If by any chance you happen to be part of a Newpaper or other printed publication, you probably understand this. Well, it’s probably limited to monthly and quarterlies, like my school paper, but still, it’s a known concept.

Essentially, during pressweek all the pages get done. Until that point, stories are still being written, photos taken, and ads sold. However, during the last week before the pages get sent to press (the printer) all the page editors are scrambling to put everything together in a cohesive and enticing design.

Press week for me, as the sports page editor of my school paper, means that I have to stay after school until around 9 o’clock p.m. every day that week, until my page goes through initial edits, secondary opinions, staff critiques, body-text editing, photo checks, infographic redesigns, and finally: Final Edits.

These steps are crucial for any page editor to go through, as any good editor knows that the first design is never good enough, and never stays the same. From the Friday before press week to the time the pages are exported as PDFs, they have undergone almost total overhaul.

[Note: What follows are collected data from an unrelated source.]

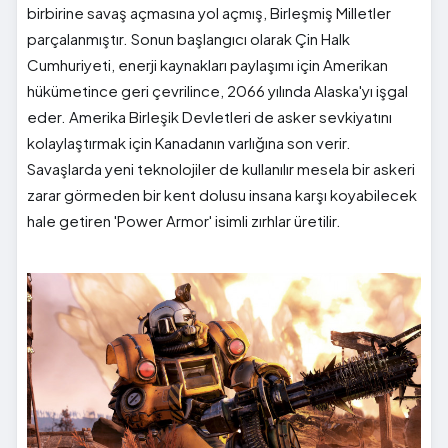
birbirine savaş açmasına yol açmış, Birleşmiş Milletler
parçalanmıştır. Sonun başlangıcı olarak Çin Halk
Cumhuriyeti, enerji kaynakları paylaşımı için Amerikan
hükümetince geri çevrilince, 2066 yılında Alaska'yı işgal
eder. Amerika Birleşik Devletleri de asker sevkiyatını
kolaylaştırmak için Kanadanın varlığına son verir.
Savaşlarda yeni teknolojiler de kullanılır mesela bir askeri
zarar görmeden bir kent dolusu insana karşı koyabilecek
hale getiren 'Power Armor' isimli zırhlar üretilir.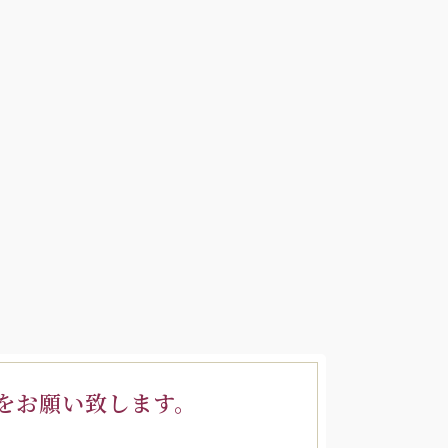
をお願い致します。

It’s during these weeks that I always wish to go back to being a reporter, so I can spend the hectic days of press week as the majority of them do, chatting at the tables and doing relatively nothing. Instead, I’m painstakingly editing photos to press quality and arranging and rearranging stories so they fit on my page with all the other aspects I’m supposed to cover.

Thankfully, the week is over and I can get back to not pulling my hair out. Hallelujah.